--- Input Enclosed Below ---

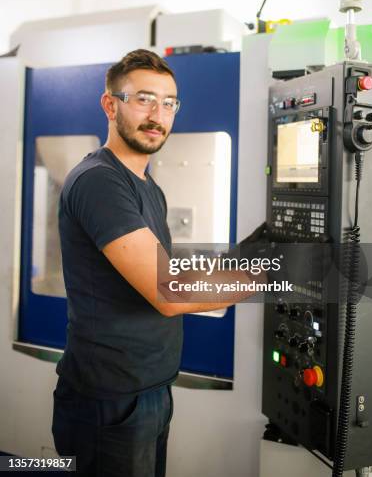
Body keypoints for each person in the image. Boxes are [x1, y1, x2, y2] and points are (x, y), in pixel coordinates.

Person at [52, 49, 267, 477]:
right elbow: (169, 291)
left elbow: (161, 271)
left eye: (169, 103)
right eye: (144, 99)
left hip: (147, 390)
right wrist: (275, 276)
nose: (158, 114)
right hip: (110, 400)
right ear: (110, 104)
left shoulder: (148, 186)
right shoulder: (100, 181)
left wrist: (249, 253)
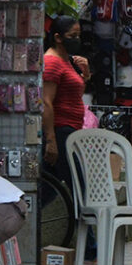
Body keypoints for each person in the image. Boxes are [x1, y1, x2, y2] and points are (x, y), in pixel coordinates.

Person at [42, 16, 87, 191]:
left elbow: (73, 96)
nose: (77, 39)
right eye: (72, 35)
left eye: (78, 35)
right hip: (61, 131)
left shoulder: (66, 60)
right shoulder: (52, 62)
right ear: (58, 37)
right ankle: (83, 219)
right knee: (79, 187)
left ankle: (29, 216)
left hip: (69, 131)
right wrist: (51, 140)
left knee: (50, 189)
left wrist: (86, 75)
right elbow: (46, 102)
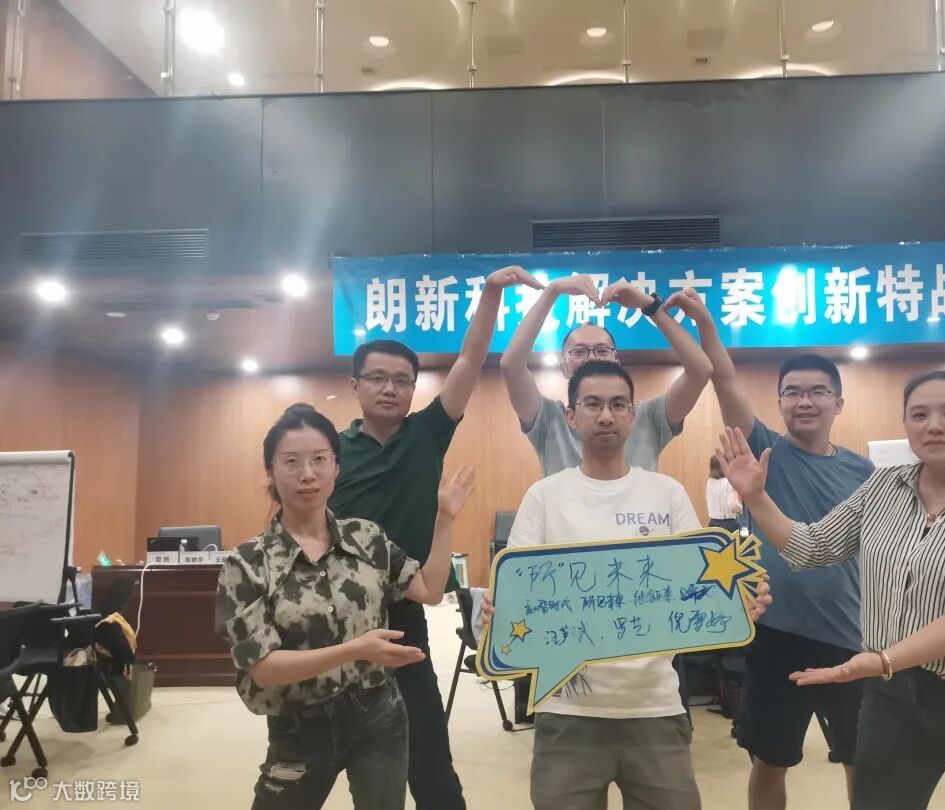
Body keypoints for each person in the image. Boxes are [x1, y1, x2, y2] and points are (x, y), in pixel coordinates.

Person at [716, 370, 945, 810]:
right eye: (920, 414)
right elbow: (812, 547)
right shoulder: (883, 487)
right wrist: (758, 498)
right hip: (893, 696)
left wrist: (883, 659)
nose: (934, 425)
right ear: (906, 424)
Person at [484, 361, 771, 810]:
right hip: (566, 710)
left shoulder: (666, 493)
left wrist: (739, 602)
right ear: (571, 415)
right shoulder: (544, 496)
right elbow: (517, 593)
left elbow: (700, 590)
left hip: (655, 707)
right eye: (593, 404)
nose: (606, 415)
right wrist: (498, 610)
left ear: (633, 415)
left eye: (619, 405)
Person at [327, 265, 541, 810]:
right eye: (377, 377)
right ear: (354, 385)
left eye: (402, 380)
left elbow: (469, 360)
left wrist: (490, 292)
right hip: (332, 619)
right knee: (327, 749)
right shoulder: (329, 452)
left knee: (429, 755)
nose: (390, 388)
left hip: (404, 612)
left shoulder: (427, 432)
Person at [669, 290, 873, 810]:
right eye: (792, 392)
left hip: (851, 635)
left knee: (862, 759)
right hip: (775, 634)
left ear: (838, 403)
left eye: (818, 391)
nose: (805, 401)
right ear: (779, 402)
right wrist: (705, 320)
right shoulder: (764, 451)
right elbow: (723, 378)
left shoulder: (864, 472)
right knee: (769, 760)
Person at [215, 403, 476, 810]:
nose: (307, 473)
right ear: (270, 471)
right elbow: (263, 669)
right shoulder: (247, 563)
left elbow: (428, 589)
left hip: (380, 716)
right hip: (299, 726)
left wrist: (444, 519)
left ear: (337, 467)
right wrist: (355, 650)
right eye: (291, 461)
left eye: (320, 459)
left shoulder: (366, 538)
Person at [500, 273, 713, 476]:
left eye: (602, 350)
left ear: (616, 363)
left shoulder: (647, 417)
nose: (592, 358)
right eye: (579, 352)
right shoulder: (548, 419)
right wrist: (552, 291)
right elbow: (511, 365)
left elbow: (701, 370)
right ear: (563, 368)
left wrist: (649, 305)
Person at [706, 455, 742, 534]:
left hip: (712, 523)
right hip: (729, 525)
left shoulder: (710, 482)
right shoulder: (729, 482)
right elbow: (733, 506)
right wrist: (740, 507)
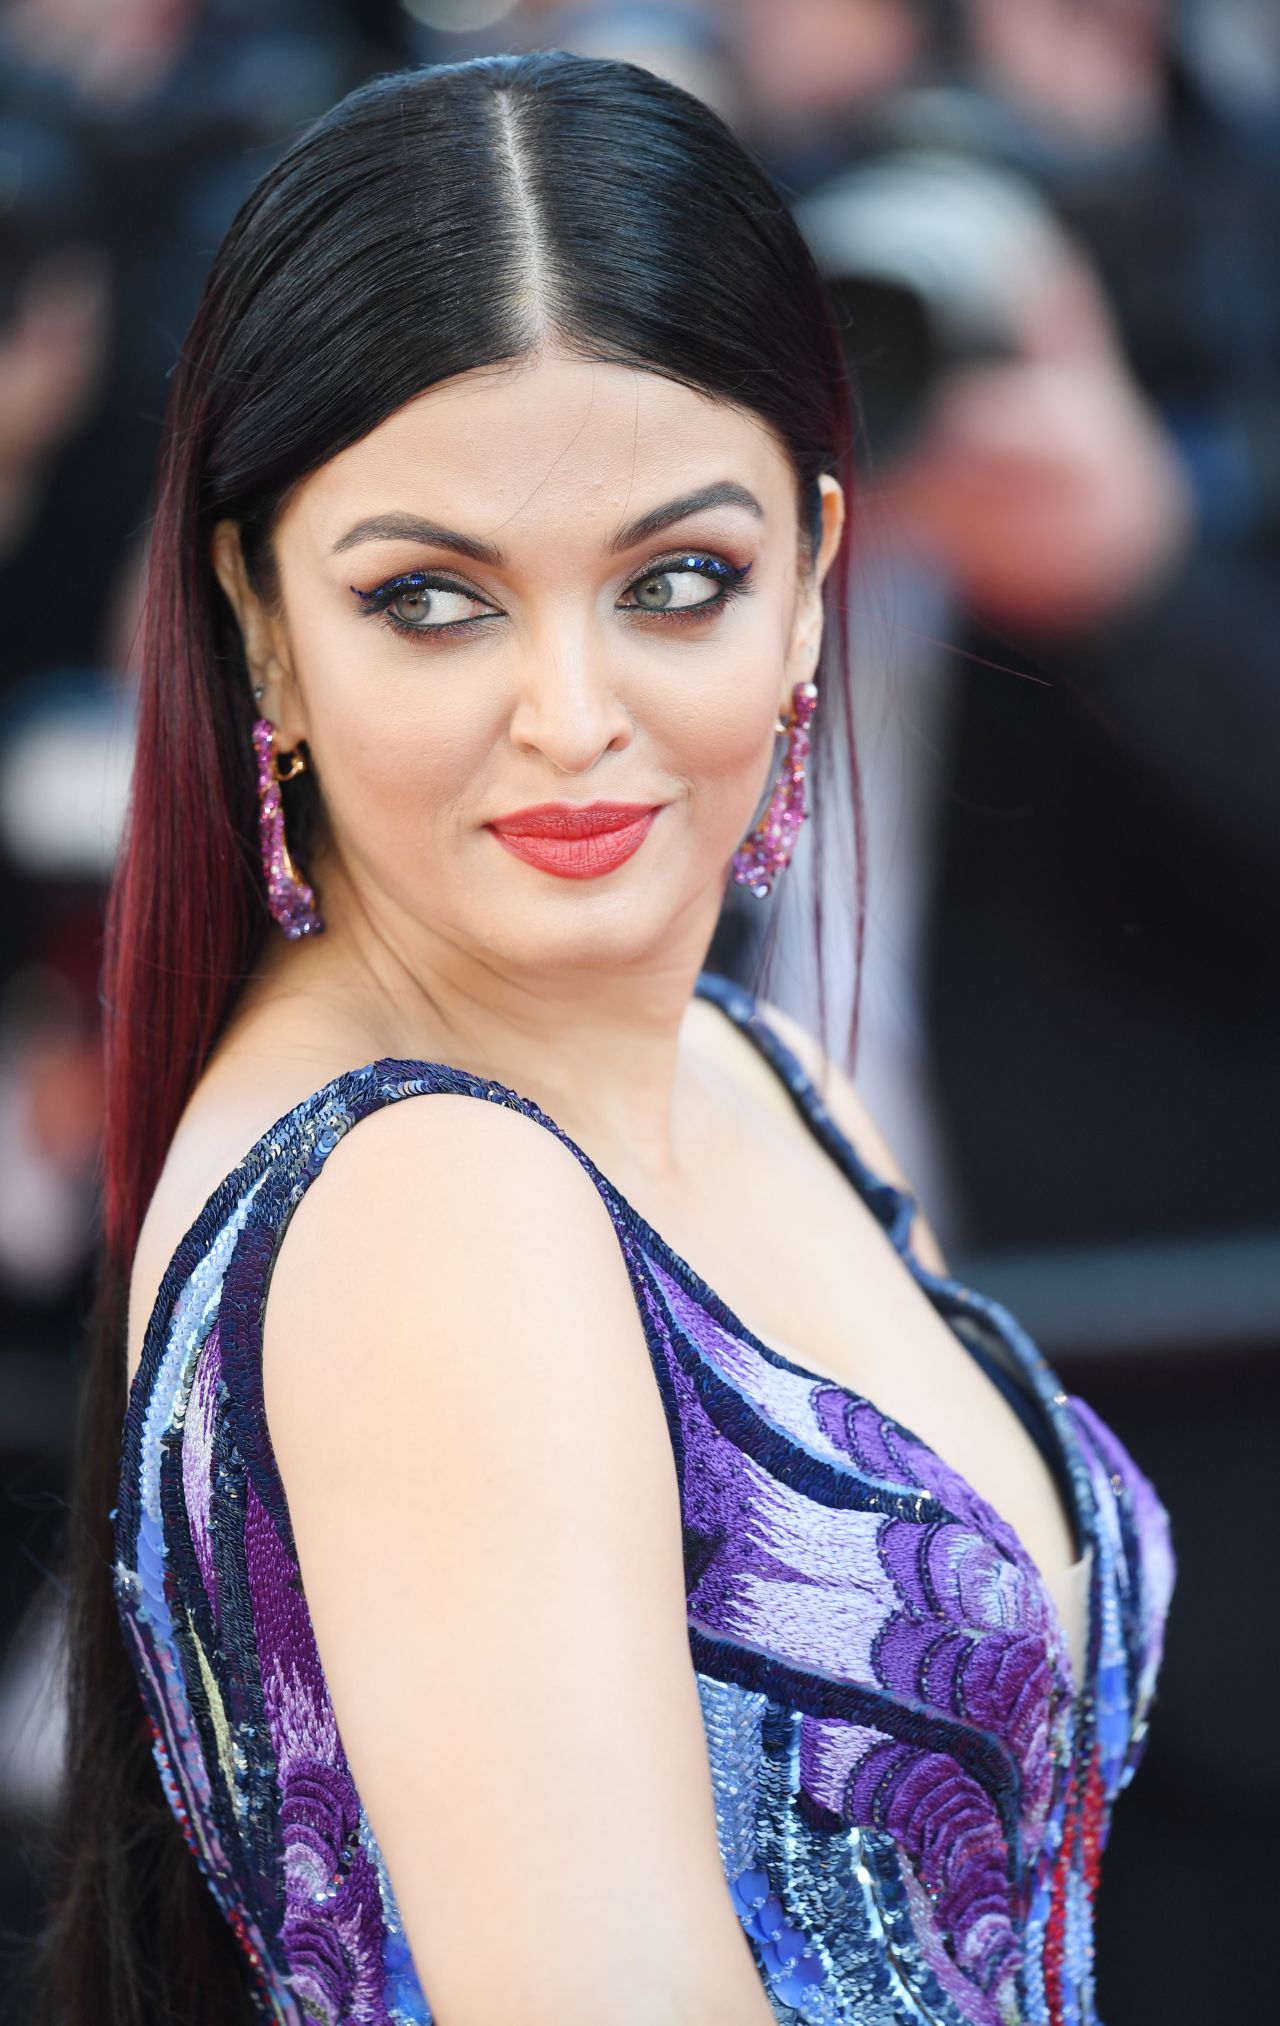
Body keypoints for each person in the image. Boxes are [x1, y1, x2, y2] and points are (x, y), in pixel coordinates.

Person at [29, 51, 1174, 2026]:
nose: (573, 710)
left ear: (813, 579)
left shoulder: (747, 1069)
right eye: (432, 599)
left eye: (675, 579)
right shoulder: (431, 1205)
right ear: (264, 620)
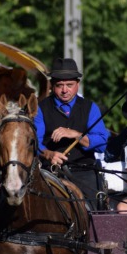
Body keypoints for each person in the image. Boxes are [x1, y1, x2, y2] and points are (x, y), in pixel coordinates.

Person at [32, 58, 109, 209]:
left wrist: (76, 135)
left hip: (84, 171)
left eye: (69, 85)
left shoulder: (90, 107)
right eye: (59, 85)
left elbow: (102, 143)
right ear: (52, 86)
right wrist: (48, 154)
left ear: (77, 85)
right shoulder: (41, 108)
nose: (65, 90)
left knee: (93, 212)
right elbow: (34, 141)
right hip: (51, 172)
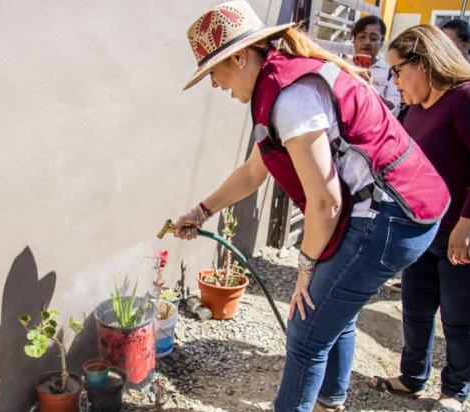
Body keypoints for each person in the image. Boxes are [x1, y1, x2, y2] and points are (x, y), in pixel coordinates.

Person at [173, 2, 449, 411]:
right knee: (335, 313)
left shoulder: (292, 97)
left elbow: (325, 202)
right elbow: (255, 171)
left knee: (305, 331)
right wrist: (200, 211)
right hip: (412, 207)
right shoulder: (282, 80)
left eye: (213, 71)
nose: (214, 83)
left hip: (391, 216)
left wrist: (306, 268)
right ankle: (330, 401)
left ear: (239, 56)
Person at [368, 24, 470, 412]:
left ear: (424, 63)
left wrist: (467, 223)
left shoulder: (463, 100)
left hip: (458, 232)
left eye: (398, 70)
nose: (395, 80)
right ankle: (412, 378)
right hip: (420, 230)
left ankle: (455, 392)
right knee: (415, 308)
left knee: (458, 319)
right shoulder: (414, 110)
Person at [351, 15, 401, 115]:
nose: (367, 42)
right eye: (362, 37)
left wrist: (371, 90)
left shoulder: (390, 73)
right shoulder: (341, 67)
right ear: (354, 40)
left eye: (373, 38)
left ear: (381, 42)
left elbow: (394, 109)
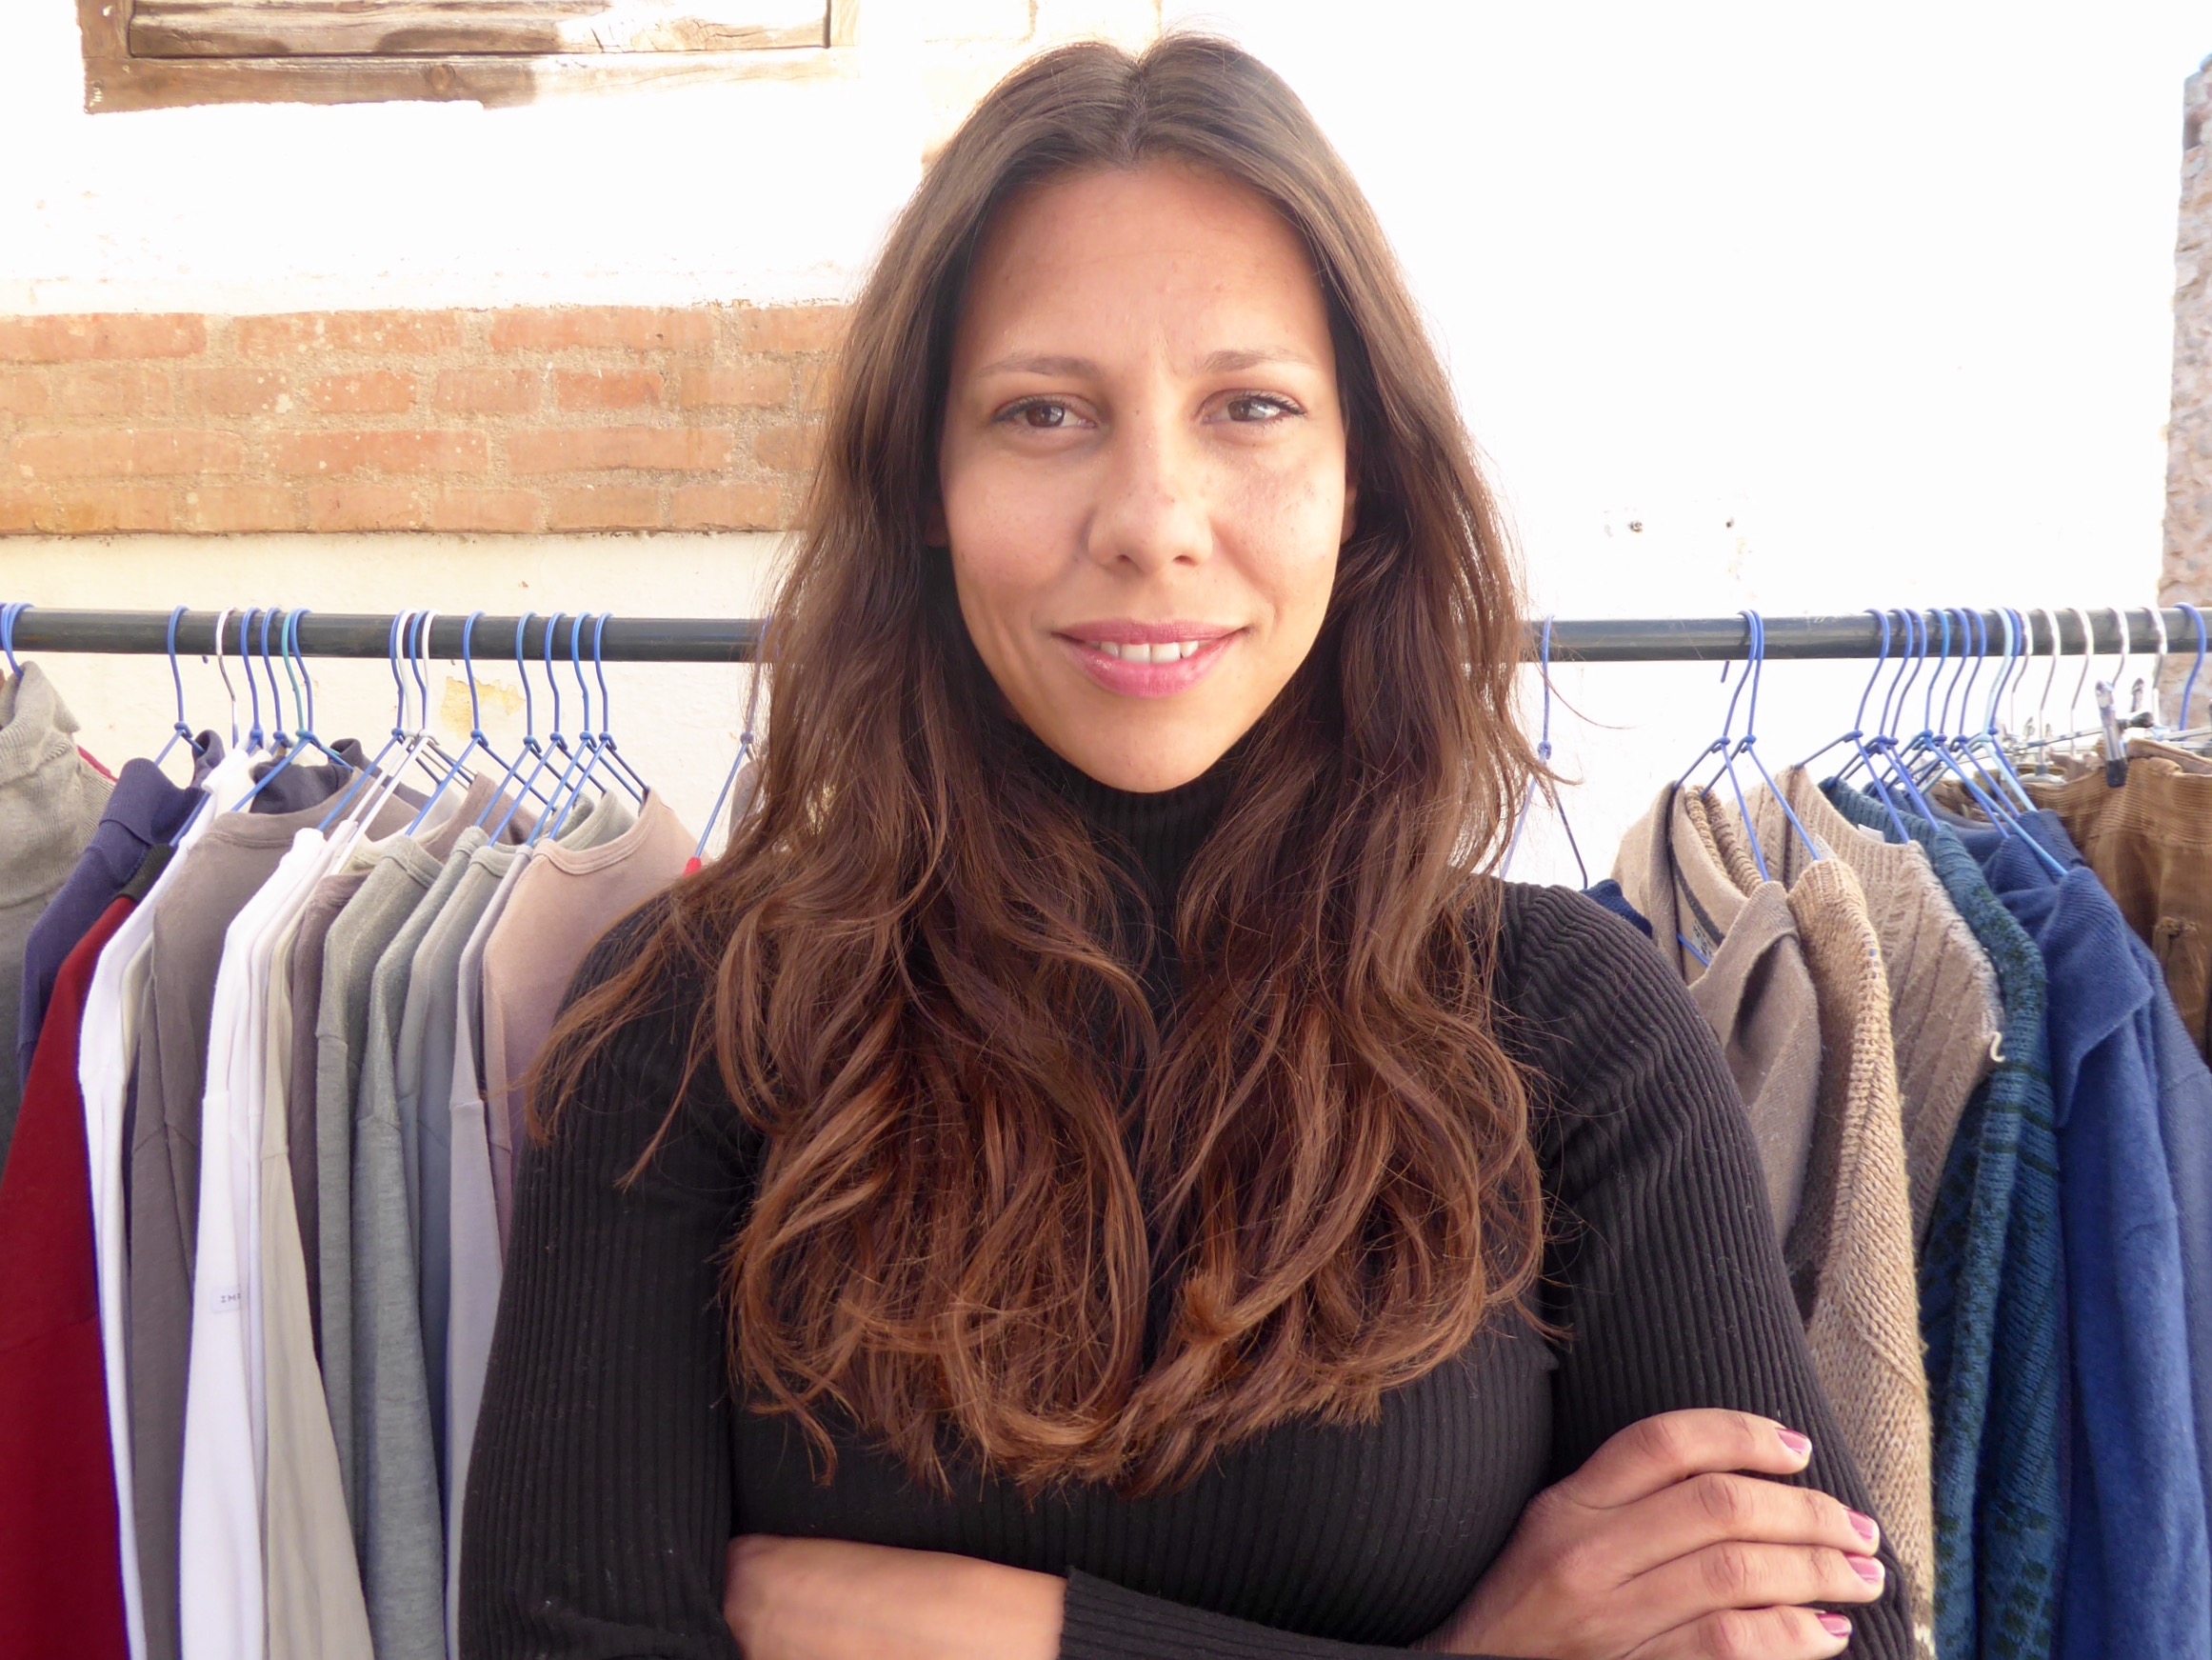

--- End of Enclosed Input ---

Exercise description ▸ Only an exact copy belongs in the answer: the lines from the one containing "right elbow: (255, 171)" through the end of the records, both ends included, minus the pictures.

Answer section ▸
right elbow: (255, 171)
left knee: (305, 331)
right wrist: (200, 211)
right hip: (412, 207)
right shoulder: (282, 80)
left eye: (213, 71)
nose: (214, 83)
left hip: (391, 216)
left wrist: (306, 268)
right ankle: (330, 401)
left ear: (239, 56)
Person at [368, 24, 470, 412]:
left ear: (424, 63)
left wrist: (467, 223)
left shoulder: (463, 100)
left hip: (458, 232)
left eye: (398, 70)
nose: (395, 80)
right ankle: (412, 378)
right hip: (420, 230)
left ankle: (455, 392)
right knee: (415, 308)
left knee: (458, 319)
right shoulder: (414, 110)
Person at [351, 15, 401, 115]:
nose: (367, 42)
right eye: (362, 37)
left wrist: (371, 90)
left shoulder: (390, 73)
right shoulder: (341, 67)
right ear: (354, 40)
left eye: (373, 38)
left ear: (381, 42)
left elbow: (394, 109)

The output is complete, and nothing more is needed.